Familles recomposées : les relations des enfants avec les beaux-parents

publié le 27/09/2017
Une nouvelle union (remariage, union libre, Pacs) fait naître une famille recomposée, dès lors qu'il existe au moins un enfant né d'une précédente union.
 
La spécificité d'une famille recomposée est que les enfants non communs au couple n'ont aucun lien de parenté avec le nouveau conjoint de leur père ou mère, et n’héritent pas de lui. 

Quel est le statut des beaux-parents ?

En France, le beau-parent n'a en principe aucun droit ni aucun devoir envers l'enfant de son conjoint ou de la personne avec laquelle il vit.
 
Toutefois, si l'intérêt de l'enfant l'exige, le juge aux affaires familiales (JAF) peut aménager des relations entre cet enfant et un tiers , notamment lorsque ce dernier a habité avec lui et un de ses parents, a participé à son éducation et a noué avec lui des liens forts.
 
Il existe par ailleurs deux autres possibilités pour le beau-parent d'exercer ou de partager l'autorité parentale avec l'un des deux parents, voire avec les deux.
 
La délégation volontaire par les parents à un tiers   : à la demande des père et mère, le juge peut décider de déléguer en tout ou partie l'autorité parentale à un « proche digne de confiance  lorsque les circonstances l'exigent ».
 
La délégation-partage : le juge peut prévoir un partage de l'autorité parentale entre le ou les parents de l'enfant et le tiers délégataire « pour les besoins de l'éducation de l'enfant ».. Comme « le partage nécessite l'accord du ou des parents en tant qu'ils exercent l'autorité parentale », le beau-parent est réputé agir avec l'accord du ou des parents.

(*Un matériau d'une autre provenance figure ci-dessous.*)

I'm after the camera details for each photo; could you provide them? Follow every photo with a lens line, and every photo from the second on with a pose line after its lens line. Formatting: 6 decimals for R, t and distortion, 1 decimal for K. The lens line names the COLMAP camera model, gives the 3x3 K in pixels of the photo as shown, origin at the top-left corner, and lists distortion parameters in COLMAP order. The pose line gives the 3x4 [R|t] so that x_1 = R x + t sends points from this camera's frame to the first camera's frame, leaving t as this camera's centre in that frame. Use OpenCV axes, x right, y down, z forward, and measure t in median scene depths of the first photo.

Cependant, le consentement exprès de ces derniers reste nécessaire pour les actes graves.

Comment protéger les enfants nés d’unions différentes ? 

Il est souvent conseillé d'adopter un régime matrimonial de séparation de biens ce qui permet de cloisonner le patrimoine des deux familles et d'éviter la constitution de patrimoines imbriqués.
 
On peut avoir recours aux donations dites « graduelles » ou « résiduelles » qui permettront à l'un des époux d'orchestrer une double transmission de son patrimoine :
            - au conjoint survivant du couple d'abord,
            - puis aux gratifiés de deuxième rang qui seront les enfants.
 
Pour rétablir l'égalité entre les enfants, si telle est la volonté des deux époux, il est possible d'adopter l'enfant de son conjoint par une adoption simple. L'enfant a alors les mêmes droits dans la succession de son adoptant que les enfants issus d'une union commune ou d'une précédente union. De plus, il bénéficie du régime fiscal de faveur entre parents et enfants.
 
Il est également possible pour le couple de consentir une « donation-partage conjonctive » qui permet de rassembler l’ensemble des biens des parents (biens propres et biens communs ) en une masse unique et d’en effectuer le partage entre les enfants. 

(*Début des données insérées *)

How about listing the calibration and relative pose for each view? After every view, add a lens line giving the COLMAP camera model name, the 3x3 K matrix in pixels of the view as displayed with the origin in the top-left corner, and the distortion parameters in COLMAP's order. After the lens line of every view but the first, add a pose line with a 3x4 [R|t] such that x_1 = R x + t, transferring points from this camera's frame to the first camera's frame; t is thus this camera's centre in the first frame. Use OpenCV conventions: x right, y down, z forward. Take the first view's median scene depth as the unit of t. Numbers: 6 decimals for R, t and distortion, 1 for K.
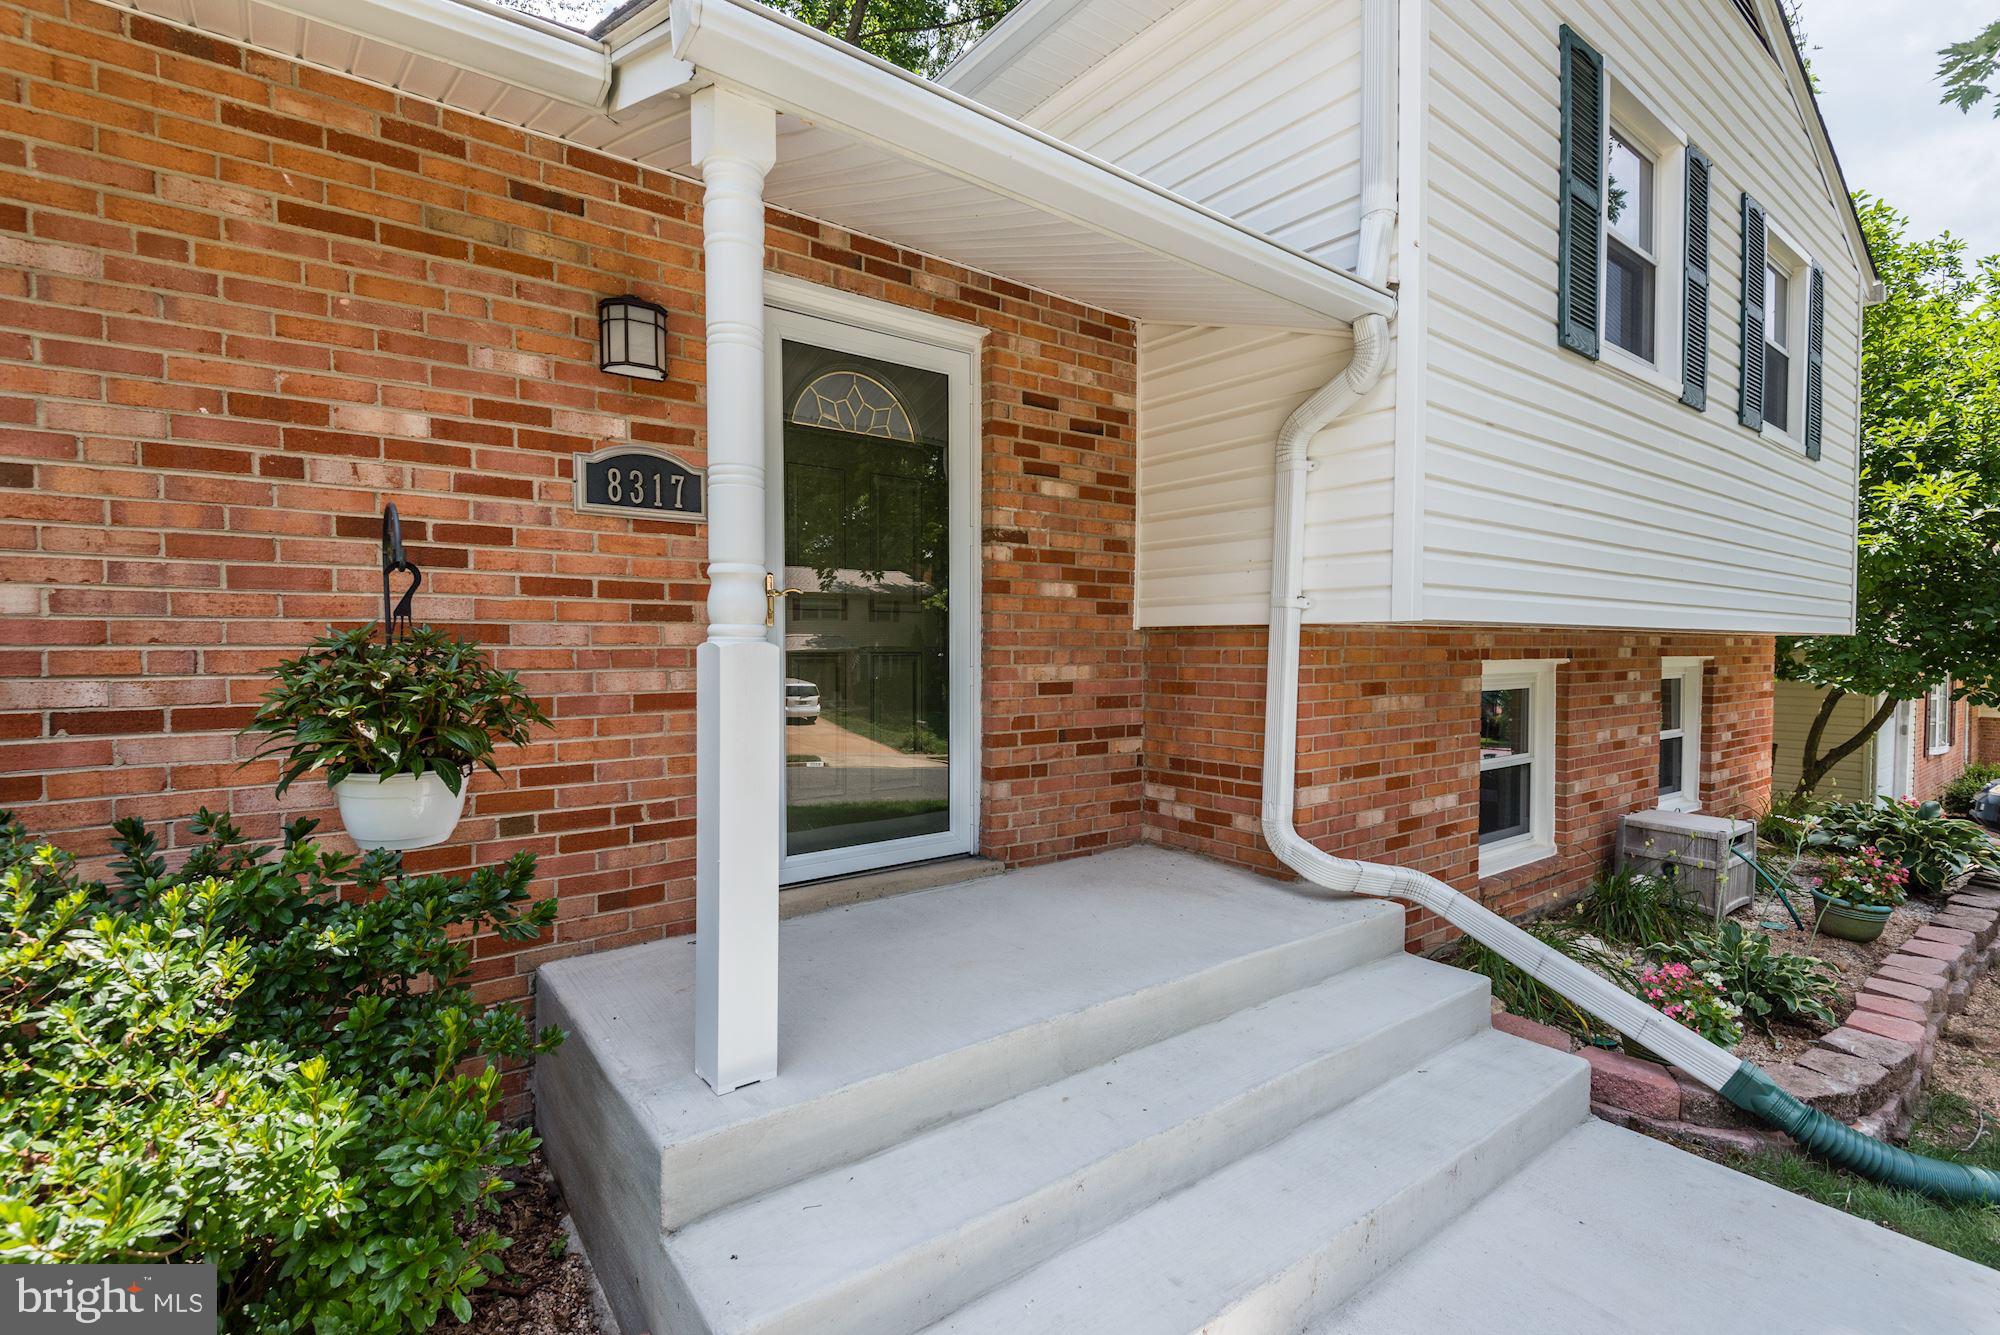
lens RADIAL K [[904.9, 0, 1000.0], [0, 904.9, 667.5], [0, 0, 1]] dist [0.015397, -0.010809]
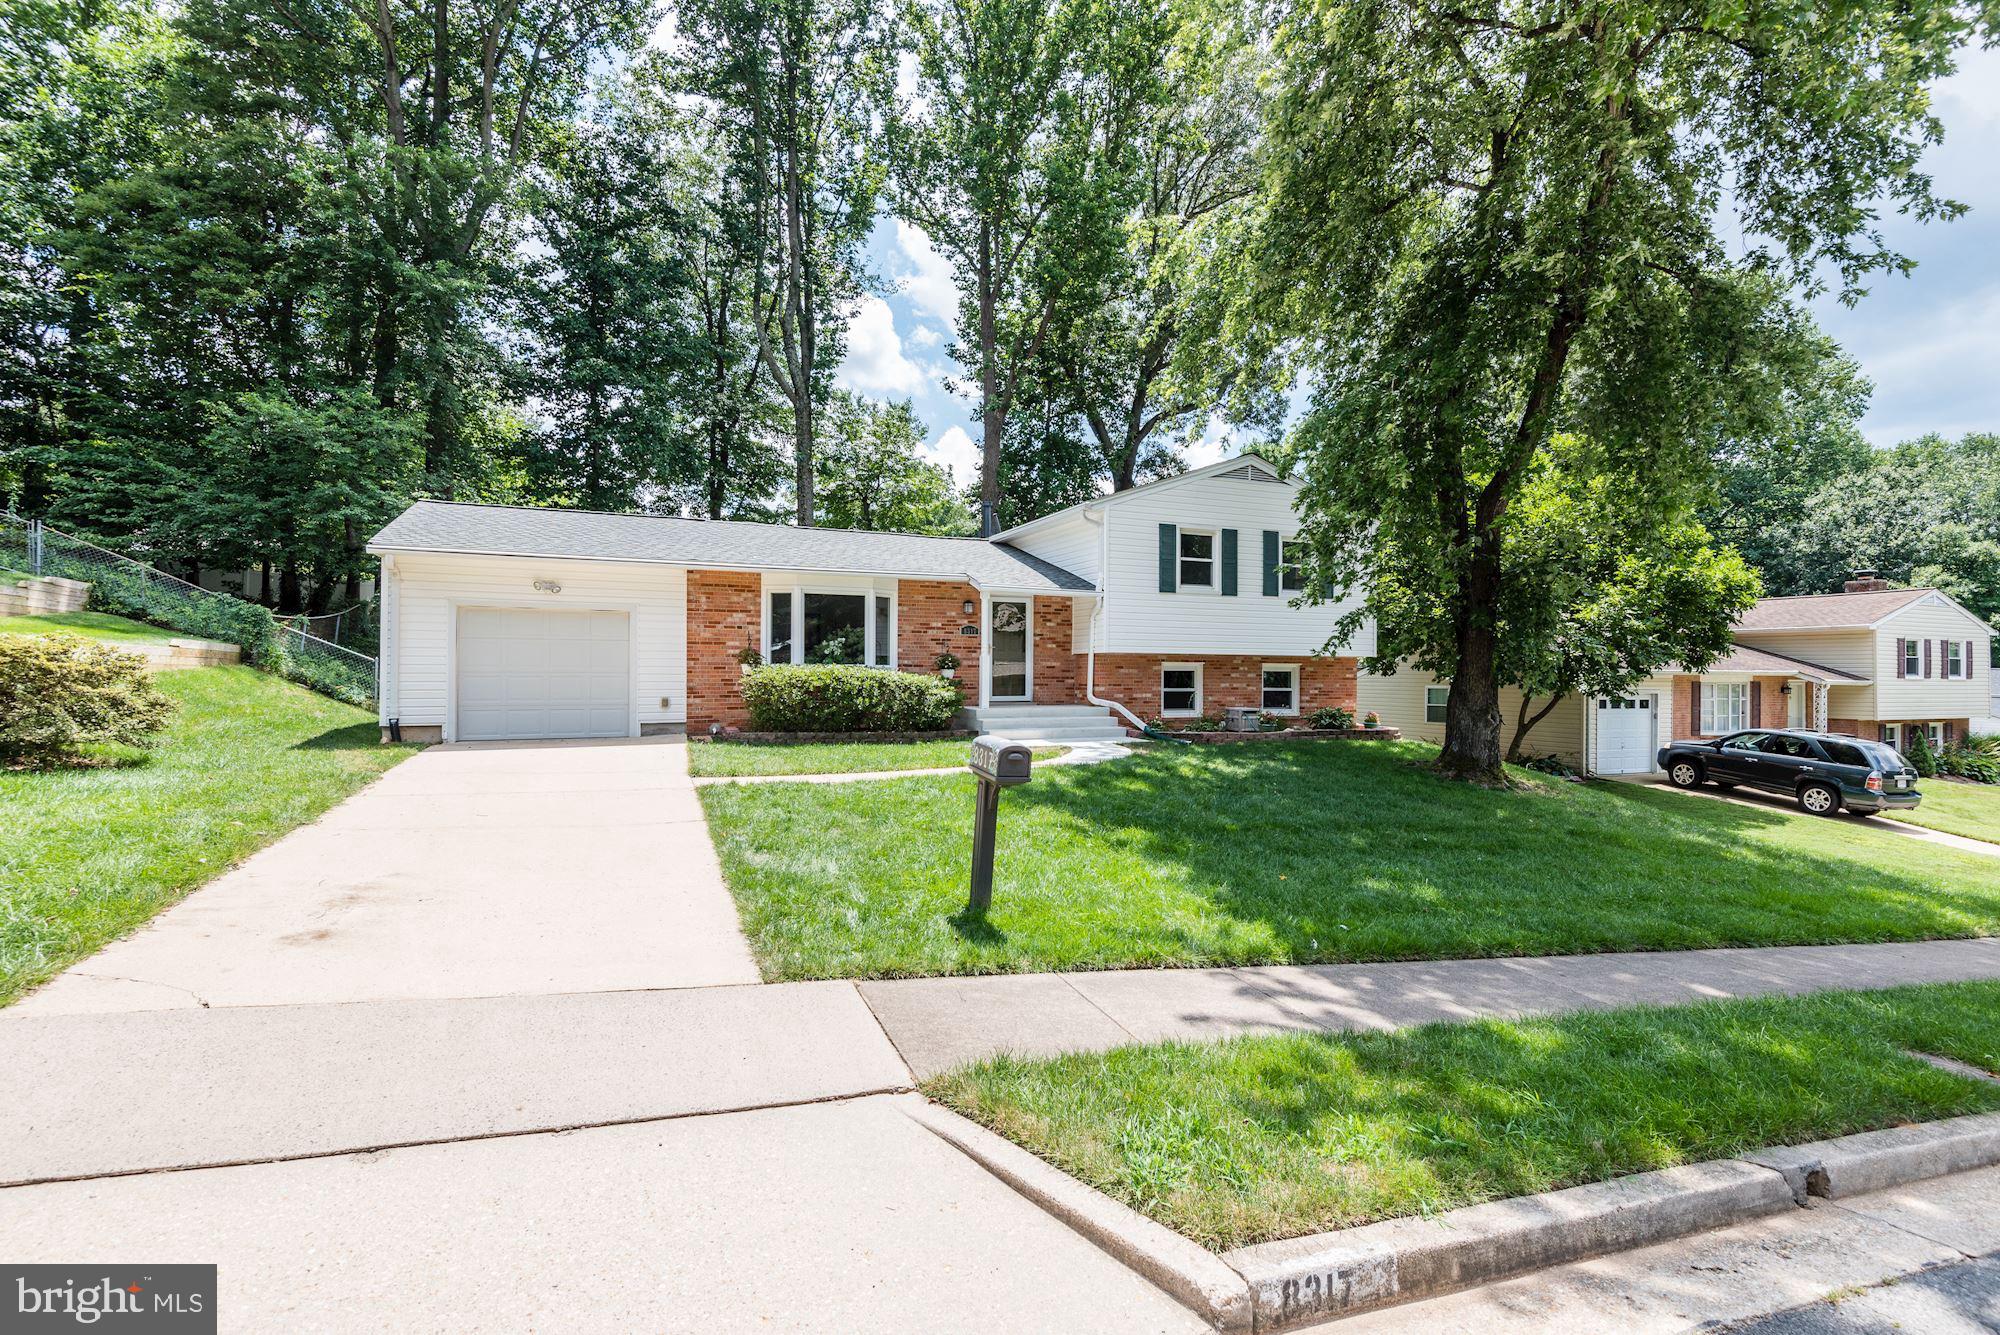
lens RADIAL K [[904.9, 0, 1000.0], [0, 904.9, 667.5], [0, 0, 1]] dist [0.015397, -0.010809]
pose [[0.971205, 0.004595, -0.238201, 0.928215], [-0.009947, 0.999724, -0.021270, 0.127309], [0.238037, 0.023027, 0.970983, -3.614492]]
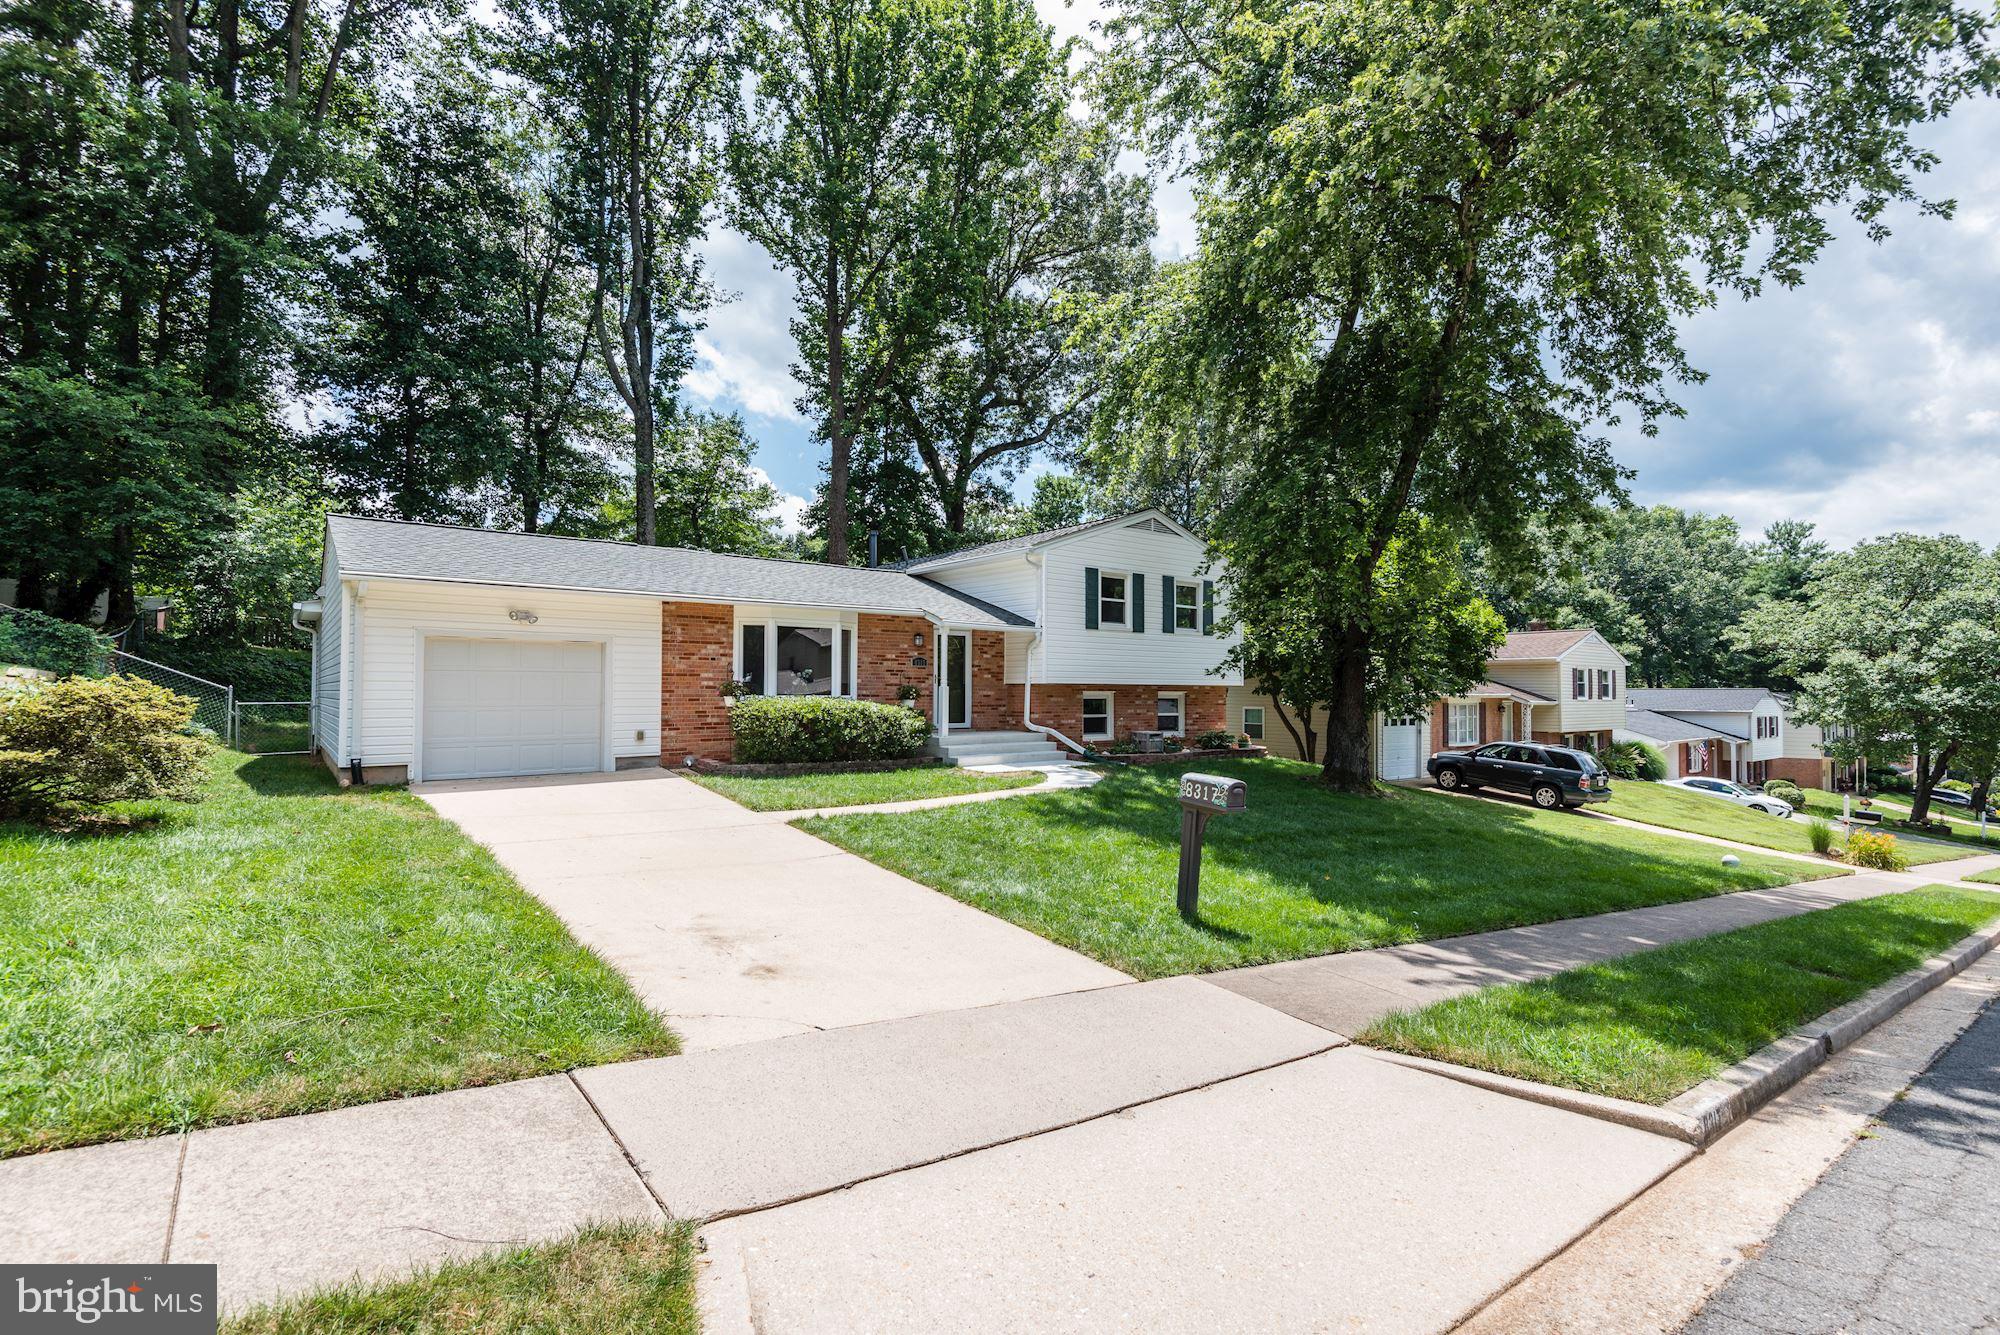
lens RADIAL K [[904.9, 0, 1000.0], [0, 904.9, 667.5], [0, 0, 1]] dist [0.015397, -0.010809]
pose [[0.999656, 0.007304, 0.025171, 0.010620], [-0.006307, 0.999202, -0.039437, 0.062684], [-0.025439, 0.039265, 0.998905, -4.044859]]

Quel est l’intérêt de ce type de donation-partage ?

- Concernant les enfants communs du couple : peu importe l’origine des biens donnés, les enfants pourront recevoir indifféremment des biens propres (quelle que soit leur origine, maternelle ou paternelle) ou des biens communs . Exemple : si un enfant reçoit uniquement des biens propres de sa mère, il est considéré comme ayant reçu une donation de ses deux parents.
 
- Concernant l'enfant d'un seul des époux : il peut recevoir des biens propres de ce dernier ou des biens communs , mais pas de biens propres de l'autre époux qui n’est pas son parent biologique. En cas de donation d'un bien commun à un enfant non commun, le beau-parent donne son consentement mais n’est pas considéré comme codonateur.